Content starts

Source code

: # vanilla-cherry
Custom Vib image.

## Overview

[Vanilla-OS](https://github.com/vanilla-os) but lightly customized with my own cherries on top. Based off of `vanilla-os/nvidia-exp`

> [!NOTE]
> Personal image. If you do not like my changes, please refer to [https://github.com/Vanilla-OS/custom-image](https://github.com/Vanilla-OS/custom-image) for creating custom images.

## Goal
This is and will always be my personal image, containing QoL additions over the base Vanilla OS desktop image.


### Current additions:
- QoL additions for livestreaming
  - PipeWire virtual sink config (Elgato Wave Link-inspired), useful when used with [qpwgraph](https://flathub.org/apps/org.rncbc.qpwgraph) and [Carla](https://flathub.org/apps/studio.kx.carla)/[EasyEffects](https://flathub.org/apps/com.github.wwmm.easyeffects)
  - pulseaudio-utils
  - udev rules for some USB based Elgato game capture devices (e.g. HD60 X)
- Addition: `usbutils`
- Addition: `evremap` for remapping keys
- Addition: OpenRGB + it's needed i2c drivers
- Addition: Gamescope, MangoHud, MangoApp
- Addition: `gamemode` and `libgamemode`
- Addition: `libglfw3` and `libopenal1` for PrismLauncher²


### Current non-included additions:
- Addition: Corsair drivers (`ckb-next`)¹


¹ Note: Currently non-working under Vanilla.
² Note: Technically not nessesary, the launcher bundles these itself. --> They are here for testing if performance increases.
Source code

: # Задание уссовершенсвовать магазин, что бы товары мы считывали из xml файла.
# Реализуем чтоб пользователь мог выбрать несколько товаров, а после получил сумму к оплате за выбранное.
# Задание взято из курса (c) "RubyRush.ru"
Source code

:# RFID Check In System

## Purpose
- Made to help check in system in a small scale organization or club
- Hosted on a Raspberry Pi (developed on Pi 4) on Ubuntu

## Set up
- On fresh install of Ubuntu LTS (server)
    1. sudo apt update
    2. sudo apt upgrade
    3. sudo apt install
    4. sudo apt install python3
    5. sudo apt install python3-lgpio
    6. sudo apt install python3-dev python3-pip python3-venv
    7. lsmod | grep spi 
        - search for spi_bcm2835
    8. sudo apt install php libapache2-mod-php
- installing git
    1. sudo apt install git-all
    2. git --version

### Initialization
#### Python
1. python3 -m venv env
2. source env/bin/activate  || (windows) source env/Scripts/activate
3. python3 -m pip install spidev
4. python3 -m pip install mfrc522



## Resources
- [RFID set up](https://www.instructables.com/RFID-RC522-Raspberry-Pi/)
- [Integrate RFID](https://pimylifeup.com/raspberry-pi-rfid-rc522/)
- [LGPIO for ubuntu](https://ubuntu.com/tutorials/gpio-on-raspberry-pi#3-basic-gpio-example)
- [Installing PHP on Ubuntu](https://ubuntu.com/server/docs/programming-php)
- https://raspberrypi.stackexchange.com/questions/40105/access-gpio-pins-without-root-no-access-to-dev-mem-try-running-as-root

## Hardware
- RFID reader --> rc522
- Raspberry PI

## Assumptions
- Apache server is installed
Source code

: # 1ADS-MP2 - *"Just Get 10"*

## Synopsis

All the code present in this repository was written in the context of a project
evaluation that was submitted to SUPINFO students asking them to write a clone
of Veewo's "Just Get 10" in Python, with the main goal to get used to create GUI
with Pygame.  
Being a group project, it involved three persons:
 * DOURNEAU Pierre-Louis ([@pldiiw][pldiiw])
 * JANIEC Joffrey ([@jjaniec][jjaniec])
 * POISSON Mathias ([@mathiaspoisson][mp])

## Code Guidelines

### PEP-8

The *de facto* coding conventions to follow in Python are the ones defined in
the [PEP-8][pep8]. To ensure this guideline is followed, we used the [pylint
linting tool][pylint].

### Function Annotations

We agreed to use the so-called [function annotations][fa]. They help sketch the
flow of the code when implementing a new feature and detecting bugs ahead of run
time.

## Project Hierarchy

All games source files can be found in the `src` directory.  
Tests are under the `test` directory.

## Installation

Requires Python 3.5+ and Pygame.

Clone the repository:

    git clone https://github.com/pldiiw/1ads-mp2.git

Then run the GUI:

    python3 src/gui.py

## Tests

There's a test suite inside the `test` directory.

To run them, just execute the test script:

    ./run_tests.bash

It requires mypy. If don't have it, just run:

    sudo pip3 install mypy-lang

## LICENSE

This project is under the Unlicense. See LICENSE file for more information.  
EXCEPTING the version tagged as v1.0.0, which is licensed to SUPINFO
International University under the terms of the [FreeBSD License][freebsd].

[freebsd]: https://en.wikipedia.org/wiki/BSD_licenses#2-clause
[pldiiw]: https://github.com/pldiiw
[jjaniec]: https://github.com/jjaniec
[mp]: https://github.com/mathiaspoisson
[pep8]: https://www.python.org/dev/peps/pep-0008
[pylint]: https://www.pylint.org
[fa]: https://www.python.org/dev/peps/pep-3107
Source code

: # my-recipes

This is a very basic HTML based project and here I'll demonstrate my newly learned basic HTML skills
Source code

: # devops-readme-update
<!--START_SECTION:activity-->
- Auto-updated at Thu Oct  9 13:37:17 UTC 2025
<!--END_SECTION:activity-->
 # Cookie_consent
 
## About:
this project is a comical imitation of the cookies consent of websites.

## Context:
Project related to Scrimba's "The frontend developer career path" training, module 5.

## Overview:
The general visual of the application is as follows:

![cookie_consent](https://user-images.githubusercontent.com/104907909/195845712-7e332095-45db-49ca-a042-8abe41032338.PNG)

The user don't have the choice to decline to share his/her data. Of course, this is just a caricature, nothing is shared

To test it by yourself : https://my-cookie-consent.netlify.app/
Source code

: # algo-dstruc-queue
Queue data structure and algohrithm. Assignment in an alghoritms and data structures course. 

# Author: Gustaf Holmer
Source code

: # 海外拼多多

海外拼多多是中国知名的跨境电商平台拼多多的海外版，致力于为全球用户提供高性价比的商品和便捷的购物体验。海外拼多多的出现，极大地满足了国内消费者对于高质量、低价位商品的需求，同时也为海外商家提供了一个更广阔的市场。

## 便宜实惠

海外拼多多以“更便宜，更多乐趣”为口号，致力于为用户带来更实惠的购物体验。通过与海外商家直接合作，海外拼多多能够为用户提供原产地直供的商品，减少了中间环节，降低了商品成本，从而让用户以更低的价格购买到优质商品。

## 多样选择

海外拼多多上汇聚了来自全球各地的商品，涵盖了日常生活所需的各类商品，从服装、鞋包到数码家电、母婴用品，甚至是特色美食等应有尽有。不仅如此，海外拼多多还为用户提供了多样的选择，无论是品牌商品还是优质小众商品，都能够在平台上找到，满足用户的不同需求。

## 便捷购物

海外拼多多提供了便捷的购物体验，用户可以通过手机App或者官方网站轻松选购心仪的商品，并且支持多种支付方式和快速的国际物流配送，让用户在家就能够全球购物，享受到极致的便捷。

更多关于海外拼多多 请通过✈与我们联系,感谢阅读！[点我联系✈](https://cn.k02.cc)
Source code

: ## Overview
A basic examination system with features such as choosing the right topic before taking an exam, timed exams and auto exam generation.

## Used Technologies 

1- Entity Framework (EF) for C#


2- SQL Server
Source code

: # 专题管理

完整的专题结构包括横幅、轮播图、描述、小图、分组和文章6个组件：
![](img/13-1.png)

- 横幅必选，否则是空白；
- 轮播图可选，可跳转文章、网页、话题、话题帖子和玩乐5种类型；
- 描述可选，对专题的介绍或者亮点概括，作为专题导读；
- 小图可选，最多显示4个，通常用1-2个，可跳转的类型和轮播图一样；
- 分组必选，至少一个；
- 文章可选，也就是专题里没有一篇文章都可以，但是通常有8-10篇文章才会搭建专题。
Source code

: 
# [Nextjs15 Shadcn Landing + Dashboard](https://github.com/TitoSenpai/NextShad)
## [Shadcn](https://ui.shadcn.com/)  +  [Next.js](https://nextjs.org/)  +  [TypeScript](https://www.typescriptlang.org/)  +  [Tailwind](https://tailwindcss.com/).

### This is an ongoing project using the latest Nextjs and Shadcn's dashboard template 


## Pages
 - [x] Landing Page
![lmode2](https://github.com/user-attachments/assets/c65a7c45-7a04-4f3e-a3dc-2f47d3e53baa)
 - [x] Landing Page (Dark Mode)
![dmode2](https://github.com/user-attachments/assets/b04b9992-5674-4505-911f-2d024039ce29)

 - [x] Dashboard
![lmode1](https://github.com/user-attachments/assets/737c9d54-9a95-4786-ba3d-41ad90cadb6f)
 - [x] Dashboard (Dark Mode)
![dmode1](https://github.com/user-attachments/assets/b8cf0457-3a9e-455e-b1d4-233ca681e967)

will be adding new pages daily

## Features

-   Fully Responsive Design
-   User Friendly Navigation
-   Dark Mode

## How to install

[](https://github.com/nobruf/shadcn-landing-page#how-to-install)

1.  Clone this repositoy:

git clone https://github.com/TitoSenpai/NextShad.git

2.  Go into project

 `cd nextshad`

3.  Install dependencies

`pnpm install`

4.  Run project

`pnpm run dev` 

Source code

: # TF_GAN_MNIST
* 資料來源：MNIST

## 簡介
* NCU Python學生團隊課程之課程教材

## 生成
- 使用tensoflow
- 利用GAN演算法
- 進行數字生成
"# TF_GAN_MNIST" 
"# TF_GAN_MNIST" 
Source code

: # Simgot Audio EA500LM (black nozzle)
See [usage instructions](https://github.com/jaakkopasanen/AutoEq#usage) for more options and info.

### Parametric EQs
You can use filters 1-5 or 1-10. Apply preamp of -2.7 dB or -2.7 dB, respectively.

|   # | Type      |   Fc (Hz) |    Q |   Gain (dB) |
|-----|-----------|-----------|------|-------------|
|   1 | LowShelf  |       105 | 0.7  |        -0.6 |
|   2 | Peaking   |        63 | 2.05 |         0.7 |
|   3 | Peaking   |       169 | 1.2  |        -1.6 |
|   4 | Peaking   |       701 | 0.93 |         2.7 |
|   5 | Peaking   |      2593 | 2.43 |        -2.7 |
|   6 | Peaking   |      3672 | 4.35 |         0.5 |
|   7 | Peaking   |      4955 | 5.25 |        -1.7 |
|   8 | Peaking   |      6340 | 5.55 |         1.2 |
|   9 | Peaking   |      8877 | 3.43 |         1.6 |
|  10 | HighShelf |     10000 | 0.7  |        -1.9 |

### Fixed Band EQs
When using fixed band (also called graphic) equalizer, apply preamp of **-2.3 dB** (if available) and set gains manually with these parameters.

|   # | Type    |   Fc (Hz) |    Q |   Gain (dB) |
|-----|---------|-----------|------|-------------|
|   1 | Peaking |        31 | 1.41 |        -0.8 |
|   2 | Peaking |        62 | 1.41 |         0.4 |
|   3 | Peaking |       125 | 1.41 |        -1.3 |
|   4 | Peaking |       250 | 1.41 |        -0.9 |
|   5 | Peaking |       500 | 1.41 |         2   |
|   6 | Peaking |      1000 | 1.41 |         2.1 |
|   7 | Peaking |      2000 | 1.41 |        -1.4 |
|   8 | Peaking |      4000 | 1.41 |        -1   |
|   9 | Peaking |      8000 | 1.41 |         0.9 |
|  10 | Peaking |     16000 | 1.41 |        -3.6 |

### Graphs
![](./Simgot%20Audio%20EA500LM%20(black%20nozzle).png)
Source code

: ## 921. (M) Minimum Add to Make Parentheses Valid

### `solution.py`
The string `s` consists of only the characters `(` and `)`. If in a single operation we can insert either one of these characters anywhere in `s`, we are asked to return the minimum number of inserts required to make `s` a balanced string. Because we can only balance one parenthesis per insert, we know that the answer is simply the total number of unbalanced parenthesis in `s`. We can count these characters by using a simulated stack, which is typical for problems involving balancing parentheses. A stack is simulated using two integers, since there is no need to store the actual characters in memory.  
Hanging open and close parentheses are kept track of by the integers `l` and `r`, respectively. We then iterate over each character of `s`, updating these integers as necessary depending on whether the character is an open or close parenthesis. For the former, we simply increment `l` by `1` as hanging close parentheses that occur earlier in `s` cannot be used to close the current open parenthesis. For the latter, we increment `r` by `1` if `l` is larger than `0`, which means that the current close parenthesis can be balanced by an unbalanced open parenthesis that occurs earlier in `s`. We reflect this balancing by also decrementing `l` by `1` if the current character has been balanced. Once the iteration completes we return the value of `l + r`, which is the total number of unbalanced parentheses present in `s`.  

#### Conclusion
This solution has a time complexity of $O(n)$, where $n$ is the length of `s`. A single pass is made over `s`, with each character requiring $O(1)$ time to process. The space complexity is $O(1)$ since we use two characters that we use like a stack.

Content ends

- _Directions for this task_
Could you copy out the material word for word, starting at the line that contains "#### Conclusion" and ending at the end of the material?

- _Answer for the task_
#### Conclusion
This solution has a time complexity of $O(n)$, where $n$ is the length of `s`. A single pass is made over `s`, with each character requiring $O(1)$ time to process. The space complexity is $O(1)$ since we use two characters that we use like a stack.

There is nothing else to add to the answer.